Одной из главных и, в историческом ракурсе, самой значимой жертвой “дела писателей” и банкирских войн оказался молодой политик, никак не замешанный ни в схемах Чубайса, ни в сделках с олигархами. Звали политика Борис Немцов. Обаятельный высокий красавец, бывший губернатор Нижегородской области и физик по образованию, 38-летний Немцов переехал в Москву в 1997-м по просьбе Ельцина. Он вошел в правительство в качестве министра топлива и энергетики и первого вице-премьера. Ельцин прочил Немцова себе в преемники и даже говорил об этом открыто, когда знакомил его с мировыми лидерами.
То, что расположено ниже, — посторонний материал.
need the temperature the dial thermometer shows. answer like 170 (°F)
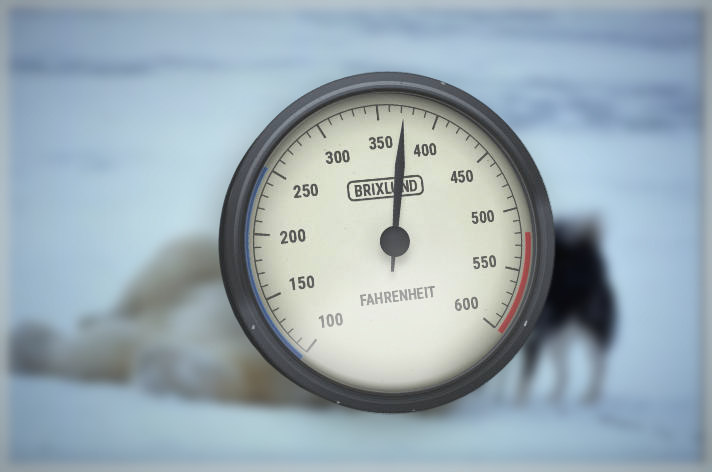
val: 370 (°F)
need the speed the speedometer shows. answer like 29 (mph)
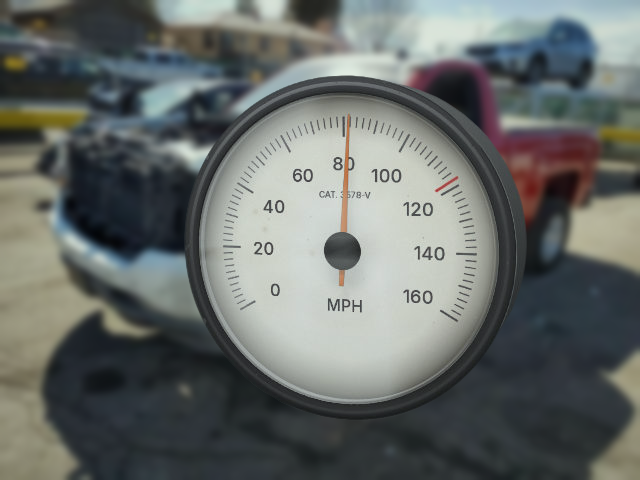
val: 82 (mph)
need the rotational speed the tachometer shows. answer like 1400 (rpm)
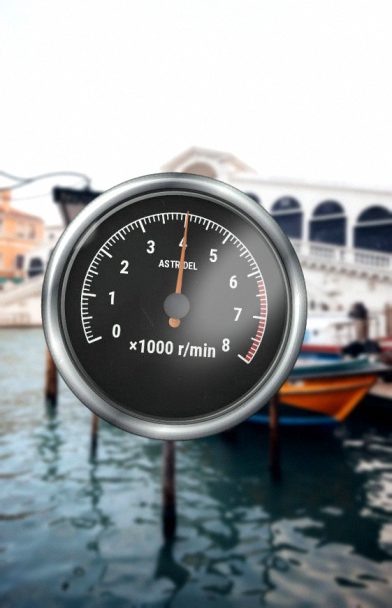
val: 4000 (rpm)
Во многом Немцов служил живым воплощением той самой мечты о России как о “нормальной”, свободной, европейской стране, которая зародилась на сломе советской эпохи. Ельцин познакомился с Немцовым в 1990 году, когда 31-летнего демократа избрали в первый российский парламент. Коммунистическая идеология ему была не близка, причем определяющим тут выступало второе слово: Немцов ставил выше любой идеологии и политической целесообразности человеческие ценности. Он стоял за Ельцина и в августе 1991-го, и в октябре 1993-го – хотя и критиковал его тогда за решение распустить парламент.
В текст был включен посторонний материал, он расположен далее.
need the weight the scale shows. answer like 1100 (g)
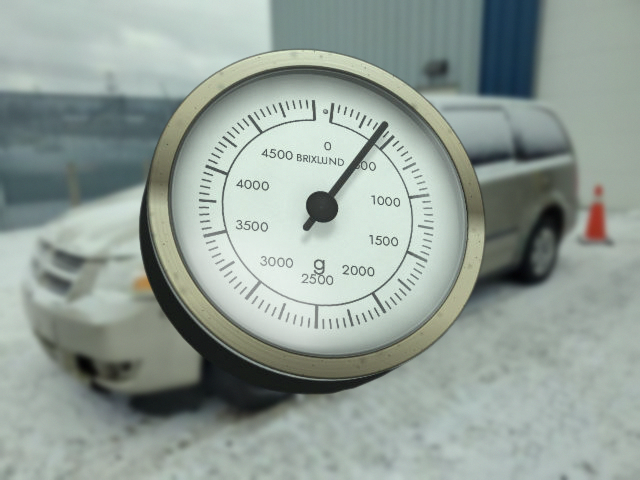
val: 400 (g)
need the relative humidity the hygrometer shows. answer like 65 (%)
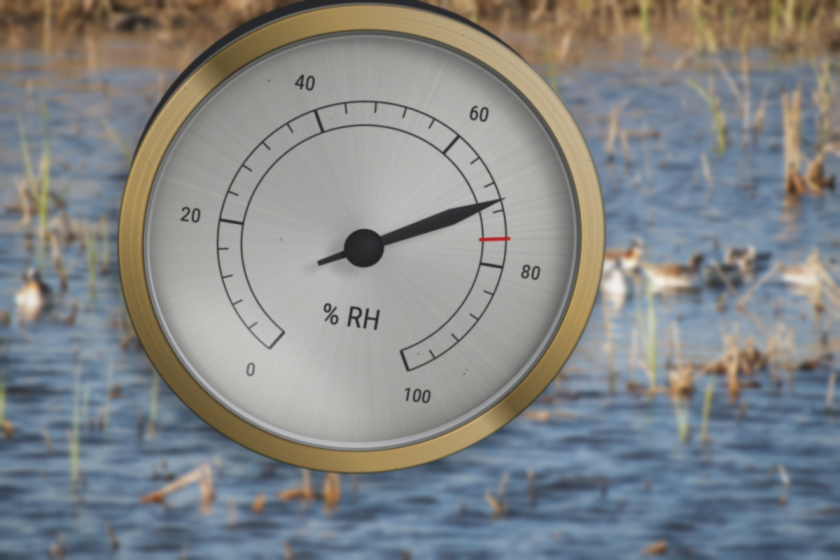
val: 70 (%)
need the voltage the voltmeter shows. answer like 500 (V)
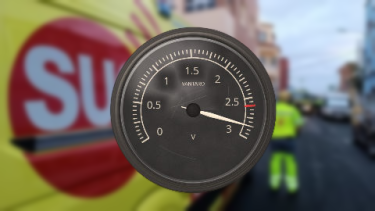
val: 2.85 (V)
Два вице-премьера, Немцов и Чубайс, составляли ядро ельцинского правительства младореформаторов, которые, как ожидалось после поражения коммунистов на выборах 1996 года, наконец-то поведут страну по пути преобразований. Немцов олицетворял оптимизм 1990-х, когда казалось, что энергичным и умным все по плечу. Он был наделен и энергией, и умом. К тому же, в отличие от большинства людей своего поколения, он отличался порядочностью и каким-то врожденным умением различать добро и зло. Из всех людей, оказавшихся в российском правительстве, только Немцов был честен и не запятнан никакими связями с олигархами. Более того, именно Немцов впервые ввел в политический язык современной России слово “олигарх”, когда в январе 1998 года устроил публичные дебаты под названием “Будущее России: олигархия или свобода?”. Немцов вспоминал: “Я мечтал о нормальной европейской России, и олигархи не вписывались в эту картину. Они приватизировали большинство государственных институтов – в том числе милицию, ФСБ и суды. И моя первая мысль была, что нам нужно заново «национализировать» государство, забрать у них спецпропуска в Кремль и мигалки, устранить систему банков, распоряжающихся государственными деньгами”[315]
.Приватизация “Связьинвеста” должна была стать подтверждением независимости Немцова от влияния олигархов и его главным политическим козырем. Но если олигархи не вписывались в картину России, какой она виделась Немцову, то он в свою очередь не вписывался в картину олигархов. Доренко называл Немцова “тараканом” и для нападок на него нанимал проституток, которые за скромное вознаграждение в 200 долларов говорили, будто Немцов пользовался их услугами, но забывал платить. В своих воспоминаниях “Исповедь бунтаря” Немцов писал: “Спустя несколько лет я совершенно случайно столкнулся с Доренко в аэропорту Нью-Йорка. «Я же киллер. Тебя заказали, – добродушно пояснил Доренко. – А это был такой простой и эффективный способ: дал 200 долларов, и дамочка наговорила, что надо, абсолютно не рискуя ни здоровьем, ни жизнью. Ты же ей ничего не мог сделать»”[316]
. Доренко уверял, что ему просто всучили запись с проститутками и он не счел необходимым проверять подлинность их рассказа. “Заказчиком” оказался Березовский, у которого был отдельный счет к Немцову: именно Немцов противостоял его попыткам захватить “Газпром”.НТВ до такой низости не опускалось и вместо этого высмеивало Немцова, используя любой повод, в том числе его появление в белых штанах на официальной церемонии встречи президента Азербайджана. В “Итогах” Киселев еженедельно показывал снижающийся (его же усилиями) рейтинг Немцова. Когда рейтинг, подорванный информационной атакой, упал до однозначных цифр, Киселев, используя телевизионную графику, поставил крест на портрете Немцова и отправил его в мусорную корзину.
На самом деле говорить о чьем бы то ни было электоральном рейтинге спустя всего год после президентских выборов было совершенно бессмысленно. Но, как саркастически писал тогда Максим Соколов, телеканалы кормятся избирательными кампаниями, как военно-промышленный комплекс кормится войной. “Война означает ажиотажный – и в то же время гарантированный – спрос на средства ее ведения, а торговаться о цене времени нет – отсюда военные сверхприбыли оружейных фабрикантов. Избирательная кампания предъявляет такой же спрос на информационное оружие”[317]
. Постоянно раздувая тему рейтингов, НТВ напоминало политикам о своем могуществе.